Jakarta, 12 Oktober 2025 – Kecepatan mobilitas urban di kawasan Jabodetabek mencapai level baru dengan kehadiran LRT Jabodebek yang melayani 20,7 juta pelanggan dengan pertumbuhan 41,74 persen pada sembilan bulan pertama tahun 2025. Kecepatan ini tidak hanya diukur dari waktu tempuh yang lebih singkat, tetapi juga dari frekuensi perjalanan yang meningkat menjadi 396 trip per hari, waktu tunggu yang minimal, dan konektivitas dengan moda lain yang seamless. Mobilitas yang lebih cepat ini menjadi wujud nyata dari ekonomi Jabodetabek yang semakin terhubung dan terintegrasi.
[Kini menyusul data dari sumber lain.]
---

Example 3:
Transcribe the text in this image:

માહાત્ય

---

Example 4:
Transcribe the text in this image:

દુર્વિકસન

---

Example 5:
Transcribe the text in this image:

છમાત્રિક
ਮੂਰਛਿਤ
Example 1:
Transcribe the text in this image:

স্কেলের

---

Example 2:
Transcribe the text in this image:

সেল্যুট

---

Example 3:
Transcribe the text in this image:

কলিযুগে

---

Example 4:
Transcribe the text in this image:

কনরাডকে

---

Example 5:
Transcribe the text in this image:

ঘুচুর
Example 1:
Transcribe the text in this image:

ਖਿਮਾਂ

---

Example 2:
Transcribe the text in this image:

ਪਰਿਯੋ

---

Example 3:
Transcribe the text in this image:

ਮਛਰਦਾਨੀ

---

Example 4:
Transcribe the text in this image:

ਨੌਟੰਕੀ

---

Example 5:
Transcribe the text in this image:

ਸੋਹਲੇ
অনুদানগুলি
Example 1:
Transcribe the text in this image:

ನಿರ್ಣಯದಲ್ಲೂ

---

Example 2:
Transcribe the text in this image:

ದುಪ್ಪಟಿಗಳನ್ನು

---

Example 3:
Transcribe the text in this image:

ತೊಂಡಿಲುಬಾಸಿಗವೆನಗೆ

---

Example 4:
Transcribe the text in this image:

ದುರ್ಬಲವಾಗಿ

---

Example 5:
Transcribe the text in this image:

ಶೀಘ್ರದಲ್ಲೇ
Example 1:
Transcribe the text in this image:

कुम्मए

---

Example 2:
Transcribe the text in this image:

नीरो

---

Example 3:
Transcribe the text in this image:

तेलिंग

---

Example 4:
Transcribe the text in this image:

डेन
Vice President Public Relations KAI, Anne Purba, menyampaikan pentingnya kecepatan dalam mobilitas urban modern. “LRT Jabodebek kini menjadi bagian penting dari kehidupan urban. Masyarakat memilihnya karena efisien, nyaman, dan terhubung langsung dengan moda lain seperti KRL, MRT, dan Whoosh. Ini menandakan budaya baru: bergerak bersama transportasi publik,” jelasnya. Kecepatan mobilitas ini menghadirkan nilai tambah bagi masyarakat yang menghargai waktu sebagai aset berharga dalam kehidupan perkotaan yang dinamis.
Peningkatan kapasitas mendukung akselerasi mobilitas ini. Jumlah trainset bertambah dari 20 di awal tahun menjadi 22 pada Maret 2025 dengan 366 perjalanan harian, kemudian 24 trainset dengan 396 perjalanan per hari di Juli 2025. Ekspansi ini membuat interval antar kereta semakin pendek, mengurangi waktu tunggu penumpang secara signifikan. Bagi jutaan pekerja dan pelajar, kecepatan dan kepastian waktu tempuh menjadi faktor penentu produktivitas harian mereka.
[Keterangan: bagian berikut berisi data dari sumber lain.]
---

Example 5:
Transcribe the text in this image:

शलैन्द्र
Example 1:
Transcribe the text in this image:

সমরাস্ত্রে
Mobilitas yang lebih cepat mewujudkan ekonomi Jabodetabek yang terhubung secara efisien. Pekerja dari Bekasi dapat mengakses kantor di Jakarta dalam waktu singkat, membuka peluang kerja yang lebih luas. Pelaku usaha dapat menjangkau pasar dan klien dengan lebih mudah, mempercepat pertumbuhan bisnis. Kawasan sekitar stasiun berkembang menjadi simpul ekonomi yang vibrant dengan sektor properti, ritel, dan jasa yang tumbuh pesat. Sebagai moda berbasis listrik yang mengurangi emisi karbon, kecepatan mobilitas ini juga berkontribusi pada kualitas udara yang lebih baik, membuktikan bahwa ekonomi terhubung dapat diwujudkan dengan cara yang berkelanjutan.